A number of Barat's students founded their own religious congregations. Eugénie Smet, a pupil of Lille, founded the Society of the Helpers of the Holy Souls. Anne de Meeûs, a pupil in Paris, wrote the constitutions of her congregation of Religious of Perpetual Adoration at the little Château in Jette. Henriette d'Osseville, a pupil in Paris, founded the Sisters of Our Lady of Fidelity.

The legacy of Barat can be found in the more than 100 schools operated by her Society of the Sacred Heart, institutions known for the quality of the education made available to the young. She founded the Society of the Sacred Heart, which would focus on schools for the poor as well as boarding schools for young women of means. Today, co-educational Sacred Heart schools can be found as well as schools exclusively for boys.

The Sophie Barat School in Hamburg, Germany, an independent non-fee-paying co-educational grammar school, is run by the Society of the Sacred Heart.

Barat College, in Lake Forest, Illinois, the descendant of the Academy of the Sacred Heart, was founded on Wabash Avenue in 1858 and relocated to Lake Forest in 1904. It received its charter from the State of Illinois in 1918. Barat College merged with DePaul University in 2001 and was closed in 2005.

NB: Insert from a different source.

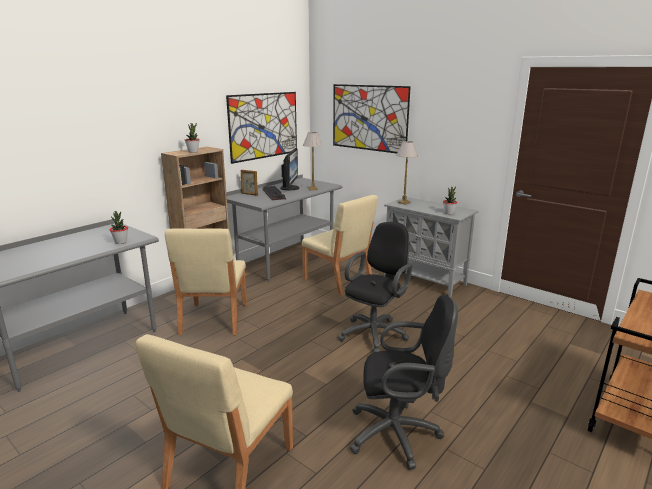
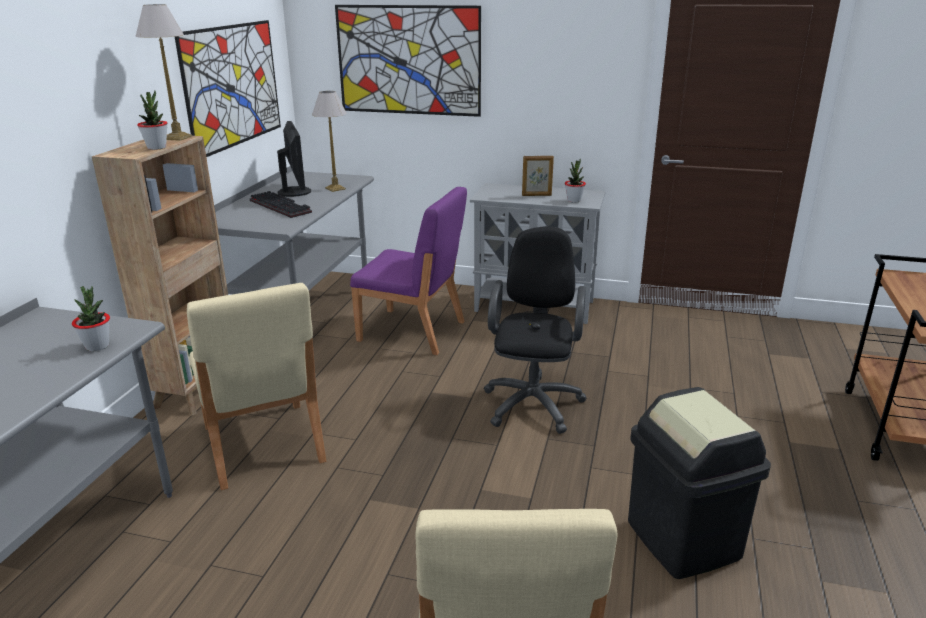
camera: 25 degrees left, 5 degrees up
picture frame [241,170,258,195] -> picture frame moved to [522,156,554,196]
beige chair [302,195,378,296] -> purple chair [350,187,467,355]
black office chair [350,295,458,470] -> black trash can [628,387,771,579]
table lamp [396,141,418,205] -> table lamp moved to [135,4,192,141]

The Barat Education Foundation, an independent nonprofit organization, was established in 2000 prior to the sale of Barat College to DePaul University. At the time, the foundation was charged with the development and support of innovative educational programs and services that reflected the values and educational tradition of Barat College. When DePaul University closed Barat College in June 2005, the board of directors voted to perpetuate and build upon the Barat legacy of education, leadership and advocacy. Today, the Barat Education Foundation is committed to continuing and adapting the heritage and legacy of Barat College to the 21st-century world.

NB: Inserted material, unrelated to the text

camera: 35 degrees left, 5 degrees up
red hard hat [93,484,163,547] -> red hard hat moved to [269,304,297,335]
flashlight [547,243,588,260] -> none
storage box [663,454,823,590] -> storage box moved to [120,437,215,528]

The "Saint Madeleine Sophie Barat Tribute and Memorial Scholarship" is available annually to two new or returning students attending Oak Hill School in St. Louis, Missouri. The scholarship is funded by tribute and memorial contributions, and the amount of assistance varies each year.

== In popular culture ==

Sophie the Giraffe, a French children's toy, is indirectly named after Madeleine Sophie Barat, because the first toy went into production on May 25, 1961, St. Sophie's day.